[Data for estimating intrinsic matrices]
# # #

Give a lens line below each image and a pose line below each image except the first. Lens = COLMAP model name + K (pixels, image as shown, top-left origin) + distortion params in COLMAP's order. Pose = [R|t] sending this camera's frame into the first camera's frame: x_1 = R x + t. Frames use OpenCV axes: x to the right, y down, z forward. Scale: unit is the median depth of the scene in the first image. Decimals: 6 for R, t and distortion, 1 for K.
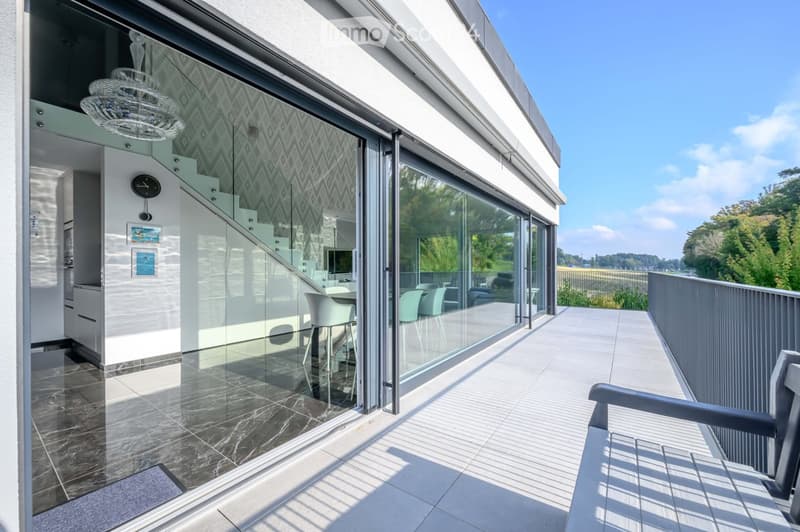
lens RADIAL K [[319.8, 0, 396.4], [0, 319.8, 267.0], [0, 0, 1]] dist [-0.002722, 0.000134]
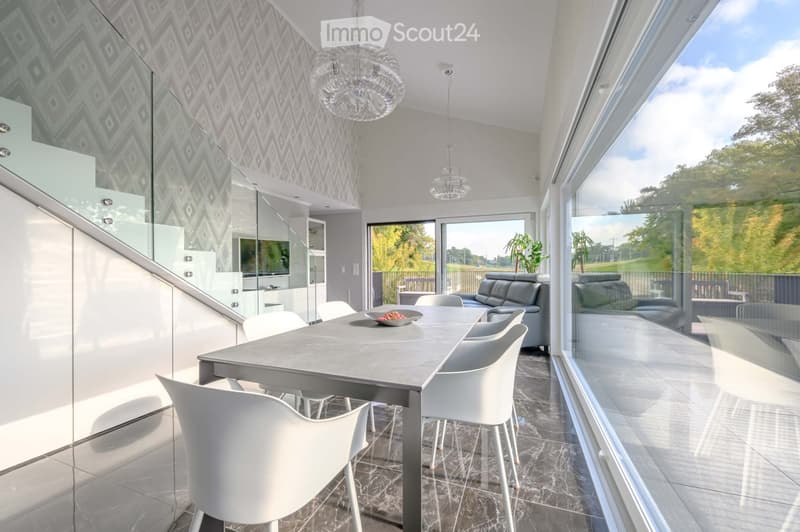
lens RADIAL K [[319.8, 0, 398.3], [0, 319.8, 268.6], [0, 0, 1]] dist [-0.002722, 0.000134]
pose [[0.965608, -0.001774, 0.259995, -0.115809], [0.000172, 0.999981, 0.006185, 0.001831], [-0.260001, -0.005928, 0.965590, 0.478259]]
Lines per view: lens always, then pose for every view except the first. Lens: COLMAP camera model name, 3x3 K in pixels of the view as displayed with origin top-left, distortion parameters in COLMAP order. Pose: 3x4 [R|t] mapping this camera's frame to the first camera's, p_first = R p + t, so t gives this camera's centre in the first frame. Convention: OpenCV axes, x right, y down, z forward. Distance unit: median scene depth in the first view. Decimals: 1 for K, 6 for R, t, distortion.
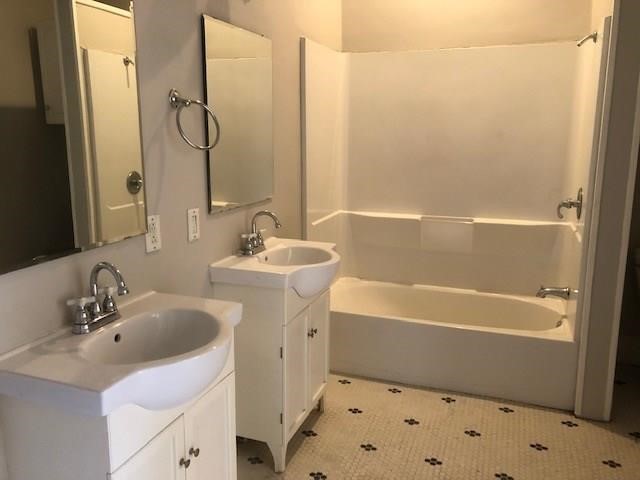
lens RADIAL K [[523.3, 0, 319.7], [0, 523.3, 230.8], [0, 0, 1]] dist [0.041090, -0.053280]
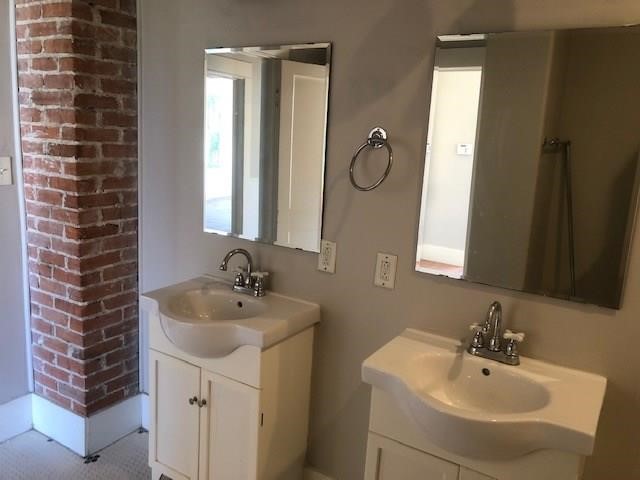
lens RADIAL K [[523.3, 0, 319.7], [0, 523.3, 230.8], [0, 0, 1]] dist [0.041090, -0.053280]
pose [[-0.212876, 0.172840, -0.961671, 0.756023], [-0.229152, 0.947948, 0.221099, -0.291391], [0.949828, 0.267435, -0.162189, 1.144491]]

# # #

## Required action
In the stretch from the start of the material through the line containing "-0.005928, 0.965590, 0.478259]]", change "Decimals" to "Precision" and reproduce that stretch with nothing else altered. Leave the pictures out.

## Written solution
Give a lens line below each image and a pose line below each image except the first. Lens = COLMAP model name + K (pixels, image as shown, top-left origin) + distortion params in COLMAP's order. Pose = [R|t] sending this camera's frame into the first camera's frame: x_1 = R x + t. Frames use OpenCV axes: x to the right, y down, z forward. Scale: unit is the median depth of the scene in the first image. Precision: 6 for R, t and distortion, 1 for K.
lens RADIAL K [[319.8, 0, 396.4], [0, 319.8, 267.0], [0, 0, 1]] dist [-0.002722, 0.000134]
lens RADIAL K [[319.8, 0, 398.3], [0, 319.8, 268.6], [0, 0, 1]] dist [-0.002722, 0.000134]
pose [[0.965608, -0.001774, 0.259995, -0.115809], [0.000172, 0.999981, 0.006185, 0.001831], [-0.260001, -0.005928, 0.965590, 0.478259]]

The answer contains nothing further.